# [DATA]
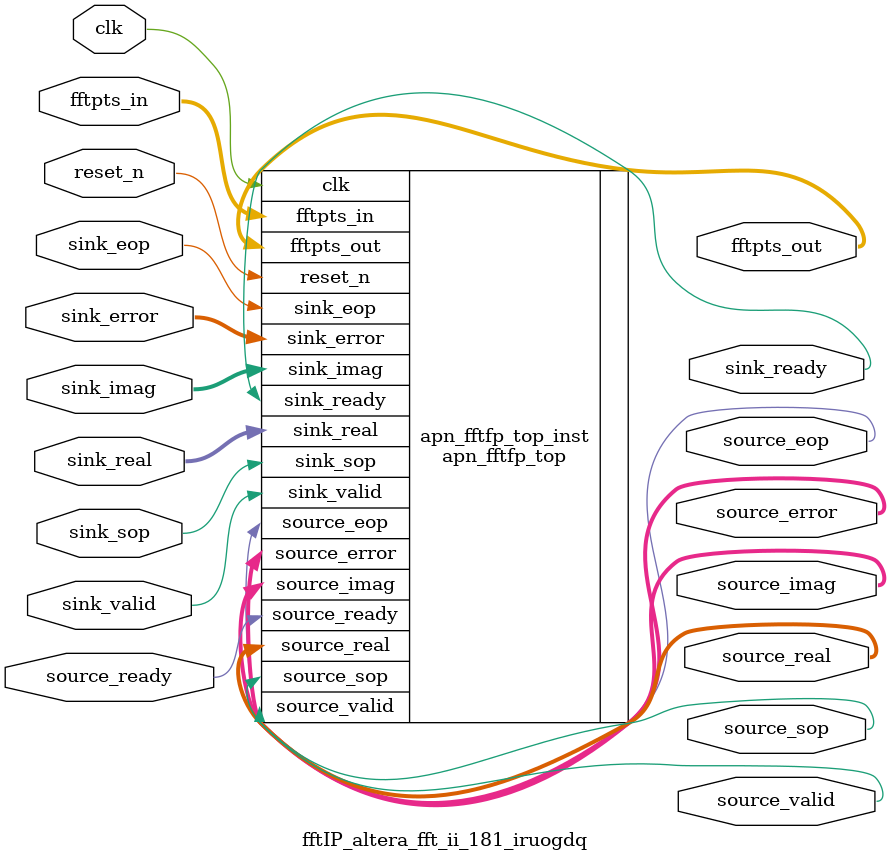
<source format=sv>



module fftIP_altera_fft_ii_181_iruogdq (
   input clk, 
   input reset_n,
	input [4 : 0] fftpts_in,
	input	sink_valid,
	input	sink_sop,
	input	sink_eop,
	input	logic [31 : 0] sink_real,
	input	logic [31 : 0] sink_imag,
	input	logic [1 : 0] sink_error,
	input	source_ready,
   output [4 : 0] fftpts_out,
	output sink_ready,
	output [1 : 0] source_error,
	output source_sop,
	output source_eop,
	output source_valid,
	output [31 : 0] source_real,
	output [31 : 0] source_imag
	);

	apn_fftfp_top #(
		.DEVICE_FAMILY_g("Stratix 10"),
		.MAX_FFTPTS_g(16),
		.NUM_STAGES_g(2),
		.DATAWIDTH_g(32),
		.TWIDWIDTH_g(32),
		.MAX_GROW_g (0),
		.TWIDROM_BASE_g("fftIP_altera_fft_ii_181_iruogdq_"),
		.DSP_ROUNDING_g(0),
		.INPUT_FORMAT_g("NATURAL_ORDER"),
		.OUTPUT_FORMAT_g("NATURAL_ORDER"),
		.REPRESENTATION_g("FLOATPT"),
		.DSP_ARCH_g(0),
        .PRUNE_g("2,0") 
	)
	apn_fftfp_top_inst (
		.clk(clk),
		.reset_n(reset_n),
		.fftpts_in(fftpts_in),
		.fftpts_out(fftpts_out),
		.sink_valid(sink_valid),
		.sink_sop(sink_sop),
		.sink_eop(sink_eop),
		.sink_real(sink_real),
		.sink_imag(sink_imag),
		.sink_ready(sink_ready),
		.sink_error(sink_error),
		.source_error(source_error),
		.source_ready(source_ready),
		.source_sop(source_sop),
		.source_eop(source_eop),
		.source_valid(source_valid),
		.source_real(source_real),
		.source_imag(source_imag)
	);
endmodule


</source>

# [HOW TO COMPLETE THIS TASK]
Print every record above exactly, but no pictures.

# [OUTPUT]
<source format=sv>



module fftIP_altera_fft_ii_181_iruogdq (
   input clk, 
   input reset_n,
	input [4 : 0] fftpts_in,
	input	sink_valid,
	input	sink_sop,
	input	sink_eop,
	input	logic [31 : 0] sink_real,
	input	logic [31 : 0] sink_imag,
	input	logic [1 : 0] sink_error,
	input	source_ready,
   output [4 : 0] fftpts_out,
	output sink_ready,
	output [1 : 0] source_error,
	output source_sop,
	output source_eop,
	output source_valid,
	output [31 : 0] source_real,
	output [31 : 0] source_imag
	);

	apn_fftfp_top #(
		.DEVICE_FAMILY_g("Stratix 10"),
		.MAX_FFTPTS_g(16),
		.NUM_STAGES_g(2),
		.DATAWIDTH_g(32),
		.TWIDWIDTH_g(32),
		.MAX_GROW_g (0),
		.TWIDROM_BASE_g("fftIP_altera_fft_ii_181_iruogdq_"),
		.DSP_ROUNDING_g(0),
		.INPUT_FORMAT_g("NATURAL_ORDER"),
		.OUTPUT_FORMAT_g("NATURAL_ORDER"),
		.REPRESENTATION_g("FLOATPT"),
		.DSP_ARCH_g(0),
        .PRUNE_g("2,0") 
	)
	apn_fftfp_top_inst (
		.clk(clk),
		.reset_n(reset_n),
		.fftpts_in(fftpts_in),
		.fftpts_out(fftpts_out),
		.sink_valid(sink_valid),
		.sink_sop(sink_sop),
		.sink_eop(sink_eop),
		.sink_real(sink_real),
		.sink_imag(sink_imag),
		.sink_ready(sink_ready),
		.sink_error(sink_error),
		.source_error(source_error),
		.source_ready(source_ready),
		.source_sop(source_sop),
		.source_eop(source_eop),
		.source_valid(source_valid),
		.source_real(source_real),
		.source_imag(source_imag)
	);
endmodule


</source>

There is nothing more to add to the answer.